American multidisciplinary artist, dancer and choreographer

Rosa Rolanda (Rosemonde Cowan; Rose Rolando; Mrs. Miguel Covarrubias; September 6, 1895 – March 25, 1970) was an American multidisciplinary artist, dancer, and choreographer.

==Biography==
Rolanda was born in Azusa, California, in 1895. Her father, Henry Charles Cowan, was an engineer and her mother, Guadalupe Ruelas, was of Mexican descent.
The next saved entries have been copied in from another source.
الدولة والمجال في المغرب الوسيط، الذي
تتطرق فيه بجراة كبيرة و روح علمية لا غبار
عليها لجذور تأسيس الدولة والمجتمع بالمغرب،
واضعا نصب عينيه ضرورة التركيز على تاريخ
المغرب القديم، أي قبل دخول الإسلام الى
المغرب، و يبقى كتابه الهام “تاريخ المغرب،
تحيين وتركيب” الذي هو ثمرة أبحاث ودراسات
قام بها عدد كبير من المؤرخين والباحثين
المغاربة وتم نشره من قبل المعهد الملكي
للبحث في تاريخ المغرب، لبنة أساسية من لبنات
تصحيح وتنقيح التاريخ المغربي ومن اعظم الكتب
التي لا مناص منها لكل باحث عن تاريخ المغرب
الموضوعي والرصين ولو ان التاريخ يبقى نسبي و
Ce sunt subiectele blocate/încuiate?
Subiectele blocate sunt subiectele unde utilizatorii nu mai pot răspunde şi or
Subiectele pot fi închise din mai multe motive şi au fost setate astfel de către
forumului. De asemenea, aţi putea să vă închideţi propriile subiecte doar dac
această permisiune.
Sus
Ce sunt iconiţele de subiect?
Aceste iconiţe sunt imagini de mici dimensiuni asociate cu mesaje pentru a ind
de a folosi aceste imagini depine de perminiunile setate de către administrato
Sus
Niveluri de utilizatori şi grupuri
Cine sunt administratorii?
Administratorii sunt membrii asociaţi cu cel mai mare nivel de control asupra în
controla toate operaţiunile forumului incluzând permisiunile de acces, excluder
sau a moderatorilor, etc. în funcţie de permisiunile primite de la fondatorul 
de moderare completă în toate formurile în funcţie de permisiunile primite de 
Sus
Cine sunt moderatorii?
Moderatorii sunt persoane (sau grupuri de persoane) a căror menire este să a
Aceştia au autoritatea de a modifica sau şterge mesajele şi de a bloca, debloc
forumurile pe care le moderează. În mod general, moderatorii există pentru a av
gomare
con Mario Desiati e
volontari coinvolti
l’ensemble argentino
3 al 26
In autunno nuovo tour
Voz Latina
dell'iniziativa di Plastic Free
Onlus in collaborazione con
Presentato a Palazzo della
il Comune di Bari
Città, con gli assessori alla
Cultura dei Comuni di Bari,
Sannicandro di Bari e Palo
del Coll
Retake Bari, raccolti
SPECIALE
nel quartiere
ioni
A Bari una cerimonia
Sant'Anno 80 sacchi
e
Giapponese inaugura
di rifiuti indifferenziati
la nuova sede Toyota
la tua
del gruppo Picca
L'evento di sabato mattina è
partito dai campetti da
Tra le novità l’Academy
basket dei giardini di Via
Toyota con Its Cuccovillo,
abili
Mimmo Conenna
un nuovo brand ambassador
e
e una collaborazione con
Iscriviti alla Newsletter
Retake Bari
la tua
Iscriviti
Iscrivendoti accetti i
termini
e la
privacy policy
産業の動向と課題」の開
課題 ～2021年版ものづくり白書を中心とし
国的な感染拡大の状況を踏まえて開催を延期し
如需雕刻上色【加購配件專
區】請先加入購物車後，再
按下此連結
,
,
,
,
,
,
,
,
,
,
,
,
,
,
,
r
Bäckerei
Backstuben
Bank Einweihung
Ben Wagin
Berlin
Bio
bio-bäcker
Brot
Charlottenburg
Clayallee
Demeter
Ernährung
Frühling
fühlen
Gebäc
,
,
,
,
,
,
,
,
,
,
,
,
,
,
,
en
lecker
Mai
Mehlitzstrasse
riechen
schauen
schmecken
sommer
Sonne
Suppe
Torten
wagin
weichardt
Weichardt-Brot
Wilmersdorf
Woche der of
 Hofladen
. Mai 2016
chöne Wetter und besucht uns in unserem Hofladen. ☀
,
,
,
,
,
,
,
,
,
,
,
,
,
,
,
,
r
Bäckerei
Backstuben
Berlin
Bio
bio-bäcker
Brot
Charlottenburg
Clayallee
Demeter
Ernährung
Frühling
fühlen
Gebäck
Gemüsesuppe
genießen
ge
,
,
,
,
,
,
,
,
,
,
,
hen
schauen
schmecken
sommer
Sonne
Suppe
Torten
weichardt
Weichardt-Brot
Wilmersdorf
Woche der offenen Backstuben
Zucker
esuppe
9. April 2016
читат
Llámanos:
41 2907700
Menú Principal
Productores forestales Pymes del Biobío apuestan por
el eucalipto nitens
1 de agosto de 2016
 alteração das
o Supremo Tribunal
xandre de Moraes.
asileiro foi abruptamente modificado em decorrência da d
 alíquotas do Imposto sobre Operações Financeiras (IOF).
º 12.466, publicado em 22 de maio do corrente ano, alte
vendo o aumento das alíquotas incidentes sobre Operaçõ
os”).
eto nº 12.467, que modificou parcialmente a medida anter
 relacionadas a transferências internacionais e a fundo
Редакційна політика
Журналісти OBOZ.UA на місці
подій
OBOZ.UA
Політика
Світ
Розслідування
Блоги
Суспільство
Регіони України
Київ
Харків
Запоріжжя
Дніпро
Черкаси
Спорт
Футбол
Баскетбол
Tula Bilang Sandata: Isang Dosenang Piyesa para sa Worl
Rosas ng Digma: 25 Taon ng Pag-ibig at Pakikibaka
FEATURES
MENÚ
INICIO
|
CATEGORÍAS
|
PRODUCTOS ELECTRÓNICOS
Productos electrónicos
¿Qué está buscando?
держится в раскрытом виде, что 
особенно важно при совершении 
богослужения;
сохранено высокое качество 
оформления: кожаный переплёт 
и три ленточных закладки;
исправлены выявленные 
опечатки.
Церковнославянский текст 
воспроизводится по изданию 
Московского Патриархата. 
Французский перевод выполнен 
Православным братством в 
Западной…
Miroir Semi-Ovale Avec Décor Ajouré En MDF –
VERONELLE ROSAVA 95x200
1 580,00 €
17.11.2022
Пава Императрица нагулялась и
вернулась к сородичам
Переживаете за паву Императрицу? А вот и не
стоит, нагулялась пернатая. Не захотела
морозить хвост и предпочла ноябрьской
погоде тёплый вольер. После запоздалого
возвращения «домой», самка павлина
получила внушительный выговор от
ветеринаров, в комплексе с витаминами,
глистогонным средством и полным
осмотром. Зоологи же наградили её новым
Rolanda began her artistic career in New York in 1916, as a celebrated dancer in Broadway revues. Rolanda's debut performance was to Lee Shubert's Over the Top, which sparked a continued dance career throughout the 1920s. After a tour in Europe with the Ziegfeld Follies dance troupe, Rolanda performed in the musical Around the Town.

Soon after, while working on The Garrick Gaieties, Rolanda met Miguel Covarrubias on set. They began a romantic relationship in 1924, and in the following year the couple traveled to Mexico, where Rolanda began photography. Albums of her images were published in Covarrubias's best-selling books Island of Bali (1938) and Mexico South: Isthmus of Tehuantepec (1946), and her work was also featured in the "Ameridinian" issue of Wolfgang Paalen's journal DYN, published in 1943. During the late 1920s or early 1930s, Rolanda experimented with photograms, creating significant series of surrealist self-portraits that may have been influenced by Man Ray, who photographed Rolanda in Paris in 1923.

She probably began painting around 1926. The majority of Rolanda's canvases depict colorful, folkloric scenes of children and festivals, portraits of friends such as the movie actresses Dolores del Río and María Félix, and self-portraits.

Rolanda and Covarrubias married in 1930, and by 1935 they had permanently settled into his family home in Tizapan El Alto, close to Mexico City.

In 1952, Rolanda exhibited her paintings in a solo show at the prominent Galeria Souza in Mexico City. By that year, she and Covarrubias were separated and Rolanda was producing works such as Autorretrato (self-portrait), conveying her innermost turmoil onto canvas.

She died in 1970 in Mexico City, Mexico.